Owen tried not to rise to this. ‘I thought you’d been working on improvements to this game?’

‘Keep your hair on, “Glendower”.’ She tapped a few more keystrokes at her terminal. ‘I’ve got your enhancements here, as promised.’ Toshiko came back over to Owen. She brought a DVD case and what looked like a motorcycle helmet with an opaque visor at the front. ‘Before we get started, you should log off your Internet connection.’

‘Because…?’

‘Because you’re only going to do this within the confines of Torchwood’s firewall. At the moment, that low-resolution graphics version runs from the Second Reality company’s server machines in Palo Alto. Many thousands of people around the world, all simultaneously connected to a shared system. That’s why they call it a “Massively Multiplayer Online Game”.’

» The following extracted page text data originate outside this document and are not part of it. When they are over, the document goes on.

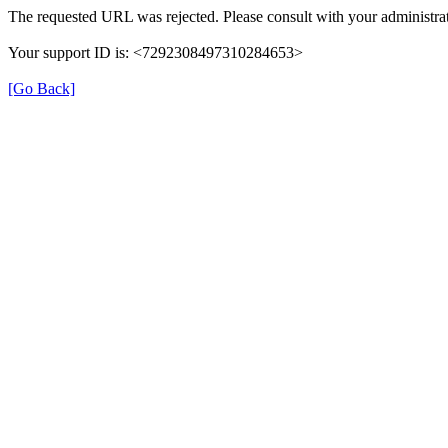
The requested URL was rejected. Please consult with your administrat
Your support ID is: <7292308497310284653>
[Go Back]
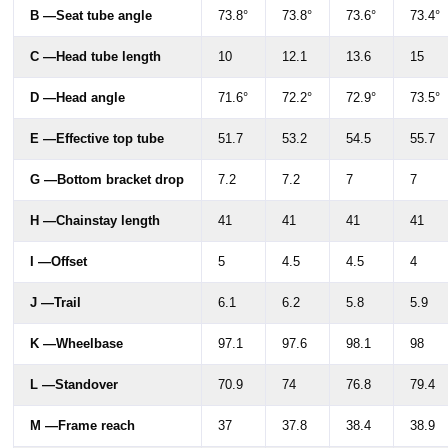
B —Seat tube angle
73.8°
73.8°
73.6°
73.4°
C —Head tube length
10
12.1
13.6
15
D —Head angle
71.6°
72.2°
72.9°
73.5°
E —Effective top tube
51.7
53.2
54.5
55.7
G —Bottom bracket drop
7.2
7.2
7
7
H —Chainstay length
41
41
41
41
I —Offset
5
4.5
4.5
4
J —Trail
6.1
6.2
5.8
5.9
K —Wheelbase
97.1
97.6
98.1
98
L —Standover
70.9
74
76.8
79.4
M —Frame reach
37
37.8
38.4
38.9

Owen clattered away at his keyboard until the screen told him: ‘Second Reality — do you really wish to disconnect (Y/N)?’ He pressed Y. ‘See you next time, Glendower Broadsword!’ it announced cheerfully.

Toshiko slotted the disc into the DVD drive of Owen’s machine. The screen flashed up a series of messages, and the hard disk chattered as her software installed itself.

She hefted the helmet into Owen’s lap, and proceeded to plug one of the attached cables into his computer. ‘OK, this should do for now. Put these gloves on first.’ She offered him a pair of bright blue items in a thin material, which Owen immediately recognised as the non-sterile disposable nitrile gloves he used for examinations and autopsies. Only these were now covered in wires and sensors, at the rear, along the side, even on the fingertips. ‘Prototype data-gloves,’ Toshiko told him, ‘adjusted to allow haptic feedback.’

Owen screwed up his face into his ‘what the hell?’ look.

‘Reacts to touch,’

‘So do I.’

‘Careful not to get the wires tangled up,’ sighed Toshiko. ‘All right, put that on now. It’s a head-mounted display system. There are two emissive electroluminescent screens embedded in the visor to give you a stereoscopic image. No, the other way round…’ She helped him pull the helmet on correctly, and he thought that perhaps her fingertips lingered on the nape of his neck for just too long.

‘It’s very dark in here.’ Owen’s own voice reverberated in the helmet.

Toshiko’s voice was muffled now. ‘It’s not switched on yet. Here, pull the microphone up so it’s just level with your chin. That’s for the speech-to-text translation — no need to do any more typing on your keyboard.’

‘Just as well, I can’t see a bloody thing! And what’s that smell?’

‘Cheese and onion crisps, I think. Just be patient, Owen. Right…’

A kaleidoscopic flare of colours made Owen flinch. Even with his eyes closed, he could see the flicker of light on his lids. When he opened them tentatively, a grid of bright green lines on a grey background vanished off into the distance. He moved his head tentatively to one side, and the field of lines whirled around him. When he leaned forward, the nearest lines got closer.

‘Steady,’ Toshiko told him. Her voice was perfectly clear now, playing through the speakers in either side of the helmet. ‘It has six-axis position sensing, so it’ll translate any movements you make into the virtual world. Careful if you twist around, because it’s plugged into your computer.’